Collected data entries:
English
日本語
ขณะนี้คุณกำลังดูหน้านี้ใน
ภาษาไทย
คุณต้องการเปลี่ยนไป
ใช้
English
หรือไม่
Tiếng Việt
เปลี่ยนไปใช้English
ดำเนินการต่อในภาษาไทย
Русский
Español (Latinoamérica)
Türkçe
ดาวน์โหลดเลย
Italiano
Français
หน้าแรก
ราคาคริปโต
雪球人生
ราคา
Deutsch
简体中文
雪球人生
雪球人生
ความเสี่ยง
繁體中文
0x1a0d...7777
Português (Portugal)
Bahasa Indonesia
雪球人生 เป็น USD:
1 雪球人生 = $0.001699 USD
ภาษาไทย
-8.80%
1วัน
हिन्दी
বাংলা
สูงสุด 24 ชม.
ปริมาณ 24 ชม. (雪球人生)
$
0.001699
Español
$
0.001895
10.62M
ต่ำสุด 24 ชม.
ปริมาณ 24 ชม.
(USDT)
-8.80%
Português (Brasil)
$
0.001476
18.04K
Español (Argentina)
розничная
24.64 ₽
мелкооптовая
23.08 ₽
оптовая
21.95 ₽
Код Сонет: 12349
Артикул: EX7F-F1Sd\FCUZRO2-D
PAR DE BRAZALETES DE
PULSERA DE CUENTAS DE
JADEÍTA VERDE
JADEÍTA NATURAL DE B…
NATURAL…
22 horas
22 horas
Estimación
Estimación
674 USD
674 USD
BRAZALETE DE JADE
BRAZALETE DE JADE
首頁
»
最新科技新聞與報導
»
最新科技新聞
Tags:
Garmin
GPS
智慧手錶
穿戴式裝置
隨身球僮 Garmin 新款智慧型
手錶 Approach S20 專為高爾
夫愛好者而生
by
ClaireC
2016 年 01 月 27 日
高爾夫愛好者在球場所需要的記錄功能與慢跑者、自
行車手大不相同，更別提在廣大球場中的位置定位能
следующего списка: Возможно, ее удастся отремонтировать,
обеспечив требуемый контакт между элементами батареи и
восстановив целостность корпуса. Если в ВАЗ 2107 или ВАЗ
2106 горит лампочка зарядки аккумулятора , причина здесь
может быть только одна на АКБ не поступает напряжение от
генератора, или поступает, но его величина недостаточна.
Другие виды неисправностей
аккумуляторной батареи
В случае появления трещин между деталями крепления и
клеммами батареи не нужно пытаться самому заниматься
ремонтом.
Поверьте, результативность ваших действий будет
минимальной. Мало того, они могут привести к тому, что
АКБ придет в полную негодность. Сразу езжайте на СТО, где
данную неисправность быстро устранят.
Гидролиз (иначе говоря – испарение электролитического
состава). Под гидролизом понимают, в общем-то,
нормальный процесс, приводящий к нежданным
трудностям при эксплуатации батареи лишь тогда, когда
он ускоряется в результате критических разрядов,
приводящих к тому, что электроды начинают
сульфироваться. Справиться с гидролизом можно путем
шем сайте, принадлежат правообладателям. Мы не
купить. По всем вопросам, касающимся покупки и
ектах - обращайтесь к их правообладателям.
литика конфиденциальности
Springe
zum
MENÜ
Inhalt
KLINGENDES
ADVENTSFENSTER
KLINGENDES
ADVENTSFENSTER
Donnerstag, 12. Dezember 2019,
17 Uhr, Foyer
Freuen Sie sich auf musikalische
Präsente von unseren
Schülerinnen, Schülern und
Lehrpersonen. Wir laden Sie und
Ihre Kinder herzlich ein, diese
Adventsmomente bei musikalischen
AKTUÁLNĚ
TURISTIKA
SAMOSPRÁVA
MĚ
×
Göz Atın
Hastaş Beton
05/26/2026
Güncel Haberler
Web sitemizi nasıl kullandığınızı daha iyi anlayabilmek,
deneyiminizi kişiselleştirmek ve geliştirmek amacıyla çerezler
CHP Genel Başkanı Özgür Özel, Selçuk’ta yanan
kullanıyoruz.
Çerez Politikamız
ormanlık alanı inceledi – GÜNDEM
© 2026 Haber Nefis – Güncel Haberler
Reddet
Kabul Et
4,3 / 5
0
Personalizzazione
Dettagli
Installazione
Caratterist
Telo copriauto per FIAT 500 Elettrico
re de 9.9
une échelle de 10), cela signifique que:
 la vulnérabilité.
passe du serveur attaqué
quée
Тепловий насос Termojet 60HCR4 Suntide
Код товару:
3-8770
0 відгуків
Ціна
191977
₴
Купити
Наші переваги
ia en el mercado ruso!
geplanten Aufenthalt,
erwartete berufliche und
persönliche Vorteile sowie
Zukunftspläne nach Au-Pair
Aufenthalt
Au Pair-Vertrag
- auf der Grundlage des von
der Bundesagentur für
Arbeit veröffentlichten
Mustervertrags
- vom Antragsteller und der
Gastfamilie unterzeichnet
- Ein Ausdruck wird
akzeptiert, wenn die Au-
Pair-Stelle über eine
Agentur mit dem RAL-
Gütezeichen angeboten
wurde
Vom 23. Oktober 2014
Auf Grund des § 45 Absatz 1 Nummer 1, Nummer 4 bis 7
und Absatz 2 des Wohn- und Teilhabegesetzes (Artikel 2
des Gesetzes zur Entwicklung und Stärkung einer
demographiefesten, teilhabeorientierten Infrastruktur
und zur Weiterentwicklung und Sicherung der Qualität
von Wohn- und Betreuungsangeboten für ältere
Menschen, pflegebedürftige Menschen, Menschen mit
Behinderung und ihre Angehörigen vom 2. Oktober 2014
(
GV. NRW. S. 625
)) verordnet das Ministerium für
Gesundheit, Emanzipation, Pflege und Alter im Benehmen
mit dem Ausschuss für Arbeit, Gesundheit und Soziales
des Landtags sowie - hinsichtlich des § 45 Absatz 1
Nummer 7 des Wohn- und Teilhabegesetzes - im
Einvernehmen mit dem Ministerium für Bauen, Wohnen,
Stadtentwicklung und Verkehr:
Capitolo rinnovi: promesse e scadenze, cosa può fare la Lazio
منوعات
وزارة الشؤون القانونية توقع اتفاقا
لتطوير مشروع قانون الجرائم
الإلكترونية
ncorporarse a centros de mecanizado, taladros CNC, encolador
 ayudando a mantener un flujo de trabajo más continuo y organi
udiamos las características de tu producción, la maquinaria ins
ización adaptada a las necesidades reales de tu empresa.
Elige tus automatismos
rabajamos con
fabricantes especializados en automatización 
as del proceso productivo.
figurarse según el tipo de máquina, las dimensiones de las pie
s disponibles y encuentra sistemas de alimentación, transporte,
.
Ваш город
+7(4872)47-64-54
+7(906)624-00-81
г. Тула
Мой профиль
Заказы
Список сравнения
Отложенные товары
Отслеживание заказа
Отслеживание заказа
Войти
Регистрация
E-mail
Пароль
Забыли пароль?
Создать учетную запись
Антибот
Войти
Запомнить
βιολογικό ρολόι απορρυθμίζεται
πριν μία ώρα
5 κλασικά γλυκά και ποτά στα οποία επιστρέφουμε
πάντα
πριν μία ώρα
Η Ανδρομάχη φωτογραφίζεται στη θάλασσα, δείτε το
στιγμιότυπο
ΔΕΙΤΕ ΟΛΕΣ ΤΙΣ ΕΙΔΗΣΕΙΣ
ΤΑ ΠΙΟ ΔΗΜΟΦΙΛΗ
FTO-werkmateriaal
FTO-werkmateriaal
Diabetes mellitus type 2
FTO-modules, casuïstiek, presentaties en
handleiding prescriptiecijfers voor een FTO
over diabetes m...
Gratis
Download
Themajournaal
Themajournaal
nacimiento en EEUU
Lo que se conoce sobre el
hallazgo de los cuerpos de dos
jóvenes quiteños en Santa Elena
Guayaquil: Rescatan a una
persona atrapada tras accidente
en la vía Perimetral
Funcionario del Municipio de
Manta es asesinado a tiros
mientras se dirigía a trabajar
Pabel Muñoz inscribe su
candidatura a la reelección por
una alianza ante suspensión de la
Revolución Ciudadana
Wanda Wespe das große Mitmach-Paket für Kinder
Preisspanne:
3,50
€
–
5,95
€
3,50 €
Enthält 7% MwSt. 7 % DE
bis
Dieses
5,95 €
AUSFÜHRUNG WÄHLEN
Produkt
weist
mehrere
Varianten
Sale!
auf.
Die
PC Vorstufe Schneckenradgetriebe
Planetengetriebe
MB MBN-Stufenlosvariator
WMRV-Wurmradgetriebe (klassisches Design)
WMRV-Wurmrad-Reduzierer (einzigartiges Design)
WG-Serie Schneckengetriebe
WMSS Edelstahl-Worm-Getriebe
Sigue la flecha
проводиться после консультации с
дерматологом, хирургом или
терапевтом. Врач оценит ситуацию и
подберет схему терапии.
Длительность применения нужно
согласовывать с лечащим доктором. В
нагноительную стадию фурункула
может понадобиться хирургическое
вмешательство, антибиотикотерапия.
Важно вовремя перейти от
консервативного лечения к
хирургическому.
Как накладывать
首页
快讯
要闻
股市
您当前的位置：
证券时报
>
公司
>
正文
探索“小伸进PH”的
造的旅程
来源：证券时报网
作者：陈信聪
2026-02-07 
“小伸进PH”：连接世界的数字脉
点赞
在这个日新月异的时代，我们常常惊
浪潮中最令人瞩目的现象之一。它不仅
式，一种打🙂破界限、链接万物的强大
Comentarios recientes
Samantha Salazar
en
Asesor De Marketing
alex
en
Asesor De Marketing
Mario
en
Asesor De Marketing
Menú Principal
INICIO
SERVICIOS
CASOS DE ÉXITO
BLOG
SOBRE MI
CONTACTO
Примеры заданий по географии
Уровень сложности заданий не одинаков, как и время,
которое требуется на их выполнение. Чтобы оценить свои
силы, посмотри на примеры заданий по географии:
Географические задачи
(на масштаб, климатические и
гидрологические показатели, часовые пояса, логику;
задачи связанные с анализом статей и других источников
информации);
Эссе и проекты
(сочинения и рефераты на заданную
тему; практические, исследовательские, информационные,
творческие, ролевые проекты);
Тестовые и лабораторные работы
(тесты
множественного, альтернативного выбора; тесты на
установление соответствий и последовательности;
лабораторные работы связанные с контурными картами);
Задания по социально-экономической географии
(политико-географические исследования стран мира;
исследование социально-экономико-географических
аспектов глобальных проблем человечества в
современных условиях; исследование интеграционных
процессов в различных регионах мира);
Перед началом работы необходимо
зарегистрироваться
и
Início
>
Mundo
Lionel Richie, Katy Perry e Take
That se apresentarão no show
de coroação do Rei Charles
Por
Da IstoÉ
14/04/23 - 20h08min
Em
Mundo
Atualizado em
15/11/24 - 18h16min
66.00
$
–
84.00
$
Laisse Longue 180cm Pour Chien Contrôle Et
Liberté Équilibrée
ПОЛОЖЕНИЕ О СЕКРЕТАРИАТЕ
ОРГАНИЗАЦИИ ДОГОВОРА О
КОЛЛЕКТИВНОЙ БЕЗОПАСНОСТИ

▶ [Your assignment] In the records above, collect each line with "Ministerium".

▶ [Solution to this problem]
)) verordnet das Ministerium für
Einvernehmen mit dem Ministerium für Bauen, Wohnen,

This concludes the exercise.